In this case, it is sufficient to repeat the same approach as in Question 1 and analyze the result again in CyberChef.
Question 6: What is the user account name used to log into the Windows host at 10.11.11.200?
User information is typically part of domain-related communications within the local network. Therefore, we start the analysis using the query "Connections by hosts and/or time", where we specify the hosts' address as the Originator address and the local network range as the Responder address, and times stay unfilled. Since we expect more connections, we choose Timeline clustering to avoid overloading the visualization.
The query results are two clusters with Connection nodes next to two Host nodes. To find out the contents of the application data, we need to select both Connection clusters and retrieve the Application data via the context menu. Again, we choose to cluster to one cluster because we expect a larger amount of data.

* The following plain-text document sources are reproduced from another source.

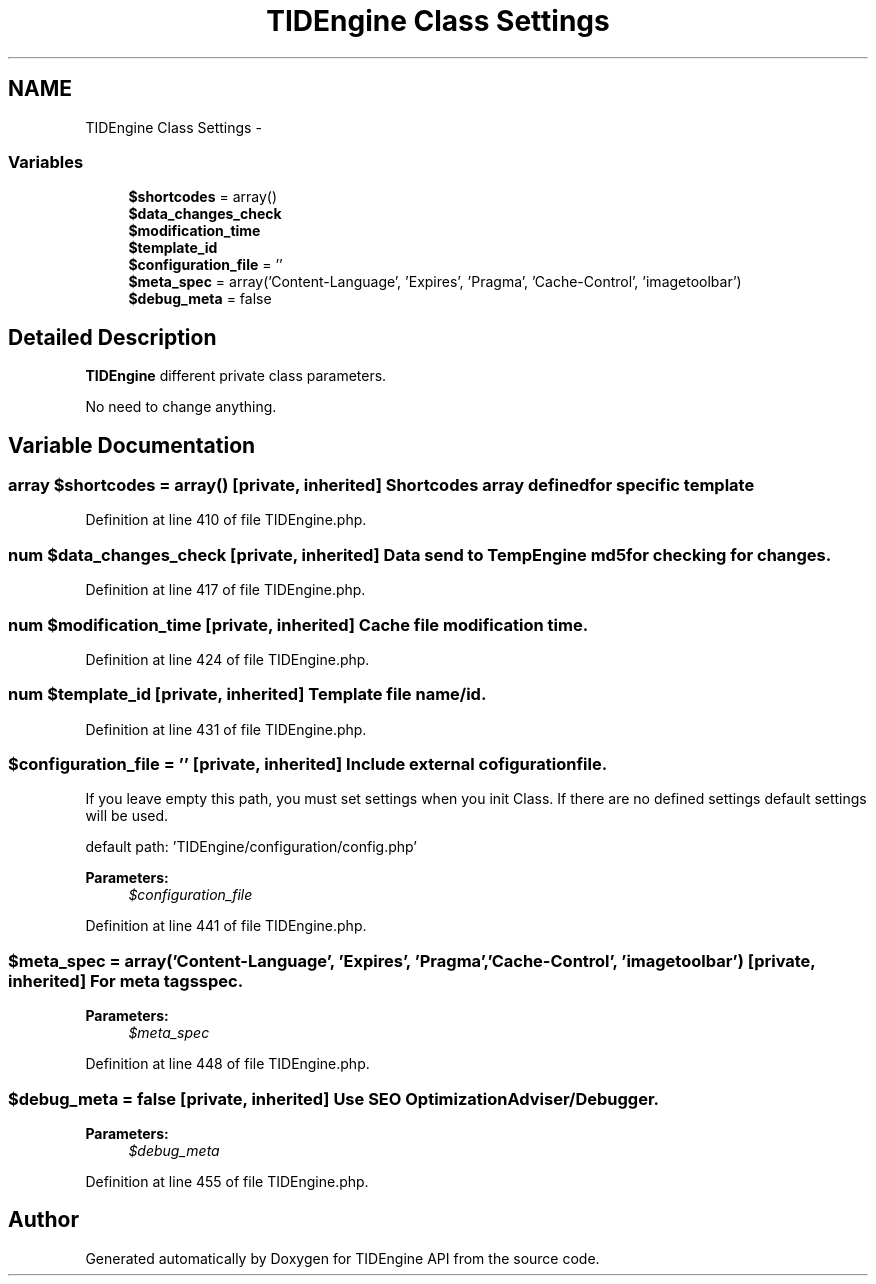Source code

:.TH "TIDEngine Class Settings" 3 "Sat Apr 30 2011" "Version 1.0" "TIDEngine API" \" -*- nroff -*-
.ad l
.nh
.SH NAME
TIDEngine Class Settings \- 
.SS "Variables"

.in +1c
.ti -1c
.RI "\fB$shortcodes\fP = array()"
.br
.ti -1c
.RI "\fB$data_changes_check\fP"
.br
.ti -1c
.RI "\fB$modification_time\fP"
.br
.ti -1c
.RI "\fB$template_id\fP"
.br
.ti -1c
.RI "\fB$configuration_file\fP = ''"
.br
.ti -1c
.RI "\fB$meta_spec\fP = array('Content-Language', 'Expires', 'Pragma', 'Cache-Control', 'imagetoolbar')"
.br
.ti -1c
.RI "\fB$debug_meta\fP = false"
.br
.in -1c
.SH "Detailed Description"
.PP 
\fBTIDEngine\fP different private class parameters.
.PP
No need to change anything. 
.SH "Variable Documentation"
.PP 
.SS "array $shortcodes = array()\fC [private, inherited]\fP"Shortcodes array defined for specific template 
.PP
Definition at line 410 of file TIDEngine.php.
.SS "num $data_changes_check\fC [private, inherited]\fP"Data send to TempEngine md5 for checking for changes. 
.PP
Definition at line 417 of file TIDEngine.php.
.SS "num $modification_time\fC [private, inherited]\fP"Cache file modification time. 
.PP
Definition at line 424 of file TIDEngine.php.
.SS "num $template_id\fC [private, inherited]\fP"Template file name/id. 
.PP
Definition at line 431 of file TIDEngine.php.
.SS "$configuration_file = ''\fC [private, inherited]\fP"Include external cofiguration file.
.br
 If you leave empty this path, you must set settings when you init Class. If there are no defined settings default settings will be used.
.br

.br
 default path: 'TIDEngine/configuration/config.php'
.PP
\fBParameters:\fP
.RS 4
\fI$configuration_file\fP 
.RE
.PP

.PP
Definition at line 441 of file TIDEngine.php.
.SS "$meta_spec = array('Content-Language', 'Expires', 'Pragma', 'Cache-Control', 'imagetoolbar')\fC [private, inherited]\fP"For meta tags spec.
.PP
\fBParameters:\fP
.RS 4
\fI$meta_spec\fP 
.RE
.PP

.PP
Definition at line 448 of file TIDEngine.php.
.SS "$debug_meta = false\fC [private, inherited]\fP"Use SEO Optimization Adviser/Debugger.
.PP
\fBParameters:\fP
.RS 4
\fI$debug_meta\fP 
.RE
.PP

.PP
Definition at line 455 of file TIDEngine.php.
.SH "Author"
.PP 
Generated automatically by Doxygen for TIDEngine API from the source code.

In the Detail child window of the cluster containing Application data, we can see that it comprises Kerberos, Dns, and Ntp nodes. On the Data tab of the details, we can see that the column kerberos.client shows that the account name we are looking for is brandon.gilbert.

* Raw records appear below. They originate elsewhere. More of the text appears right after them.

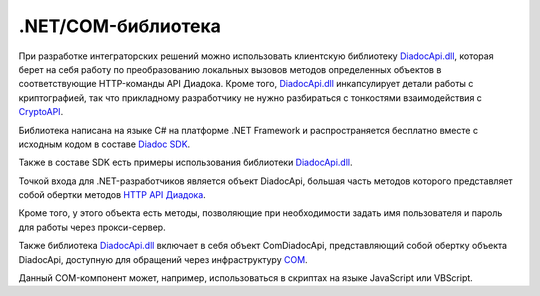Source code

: .NET/COM-библиотека
===================

При разработке интеграторских решений можно использовать клиентскую библиотеку `DiadocApi.dll <http://1c-docs.diadoc.ru/>`__, которая берет на себя работу по преобразованию локальных вызовов методов определенных объектов в соответствующие HTTP-команды API Диадока. Кроме того, `DiadocApi.dll <http://1c-docs.diadoc.ru/>`__ инкапсулирует детали работы с криптографией, так что прикладному разработчику не нужно разбираться с тонкостями взаимодействия с `CryptoAPI <https://msdn.microsoft.com/en-us/library/aa380255.aspx>`__.

Библиотека написана на языке C# на платформе .NET Framework и распространяется бесплатно вместе с исходным кодом в составе `Diadoc SDK <https://diadoc.kontur.ru/sdk/>`__.

Также в составе SDK есть примеры использования библиотеки `DiadocApi.dll <http://1c-docs.diadoc.ru/>`__.

Точкой входа для .NET-разработчиков является объект DiadocApi, большая часть методов которого представляет собой обертки методов `HTTP API Диадока <#Api>`__.

Кроме того, у этого объекта есть методы, позволяющие при необходимости задать имя пользователя и пароль для работы через прокси-сервер.

Также библиотека `DiadocApi.dll <http://1c-docs.diadoc.ru/>`__ включает в себя объект ComDiadocApi, представляющий собой обертку объекта DiadocApi, доступную для обращений через инфраструктуру `COM <https://msdn.microsoft.com/en-us/library/ms680573.aspx>`__.

Данный COM-компонент может, например, использоваться в скриптах на языке JavaScript или VBScript.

Question 7: What operating system and type of device is on 10.11.11.217?
In this case, it is sufficient to repeat the same approach as in Question 1 and analyze the result again in CyberChef.
Incident investigation analysis
Once we know all the essentials, it's time to look at the incident and find out what happened.

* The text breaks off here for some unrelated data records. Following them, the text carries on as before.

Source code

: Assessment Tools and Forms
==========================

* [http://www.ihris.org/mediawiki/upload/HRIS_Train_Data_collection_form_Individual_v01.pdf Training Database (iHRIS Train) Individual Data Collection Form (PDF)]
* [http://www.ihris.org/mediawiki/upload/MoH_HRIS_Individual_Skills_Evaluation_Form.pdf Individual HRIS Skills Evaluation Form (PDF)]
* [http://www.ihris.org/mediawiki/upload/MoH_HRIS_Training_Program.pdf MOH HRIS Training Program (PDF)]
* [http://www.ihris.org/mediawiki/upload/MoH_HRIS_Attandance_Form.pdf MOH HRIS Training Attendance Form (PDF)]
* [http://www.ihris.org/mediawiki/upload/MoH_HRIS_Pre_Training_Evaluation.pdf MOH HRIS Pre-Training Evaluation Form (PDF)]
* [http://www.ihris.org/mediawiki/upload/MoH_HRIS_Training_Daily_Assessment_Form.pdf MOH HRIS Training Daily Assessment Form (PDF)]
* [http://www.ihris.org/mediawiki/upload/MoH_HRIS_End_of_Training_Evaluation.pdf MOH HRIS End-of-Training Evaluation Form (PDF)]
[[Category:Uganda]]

Question 8: What IP is the Windows host that downloaded a Windows executable file over HTTP?
The first step is to search for all nodes referencing an executable file. From the Detailed diagram, we know that the data contains File nodes with mime_type value. For executables, the mime type is the typical value application/x-dosexec. To find such nodes, open the Search child window, select the query "Nodes by attribute and value", and insert Attribute file.mime_type and Value application/x-dosexec. The result is one node.
Select the node and fetch neighbors to find out who obtained and provided the file. The result is three added nodes: two Host nodes and one Files node. From the address range, we can determine who downloaded the file. Alternatively, we can enable the display of edge labels in the visualization settings. From the visualization, we can see that the file was downloaded by host 10.11.11.203.
Question 9: What is the URL that returned the Windows executable file?
To answer this question, select the Files node and fetch the neighbors via the context menu. The result is two nodes: Connection and Http. In the attributes of the Http node, we can see the URL used: acjabogados.com/40group.tiff.
Question 10: What is the SHA256 file hash for that Windows executable file?
The SHA256 value is automatically calculated for all files and is available as a node attribute.
Question 11: What is the detection rate for that SHA256 hash on VirusTotal?
Granef is not currently connected to the VirusTotal service and the check must be done manually (see results at VirusTotal). However, if necessary, it is not a problem to add this functionality.
Question 12: What public IP addresses did that Windows host attempt to connect over TCP after the executable file was downloaded?
First, we need to look at the time the file was downloaded. We can see this in the Connection node fetched as part of the solution to the previous question. To find further connections, use the Search child window, select the query "Connections by hosts and/or time", and insert 10.11.11.203 as the Originator address and 11.11.2019 22:22 (original connection timestamp: 2019-11-11T22:22:58.60402Z) as From field. In the resulting graph, we then see that in addition to the hosts from the local network, the host was connected to two external hosts: 5.188.108.58 and 138.201.6.195.
Question 13: What is the host name and Windows user account name used on that IP address?
We will use the same approach as for Question 6 to answer this question. From the kerberos.client attribute, we can see the hostname tucker-win7-pc and user account candice.tucker.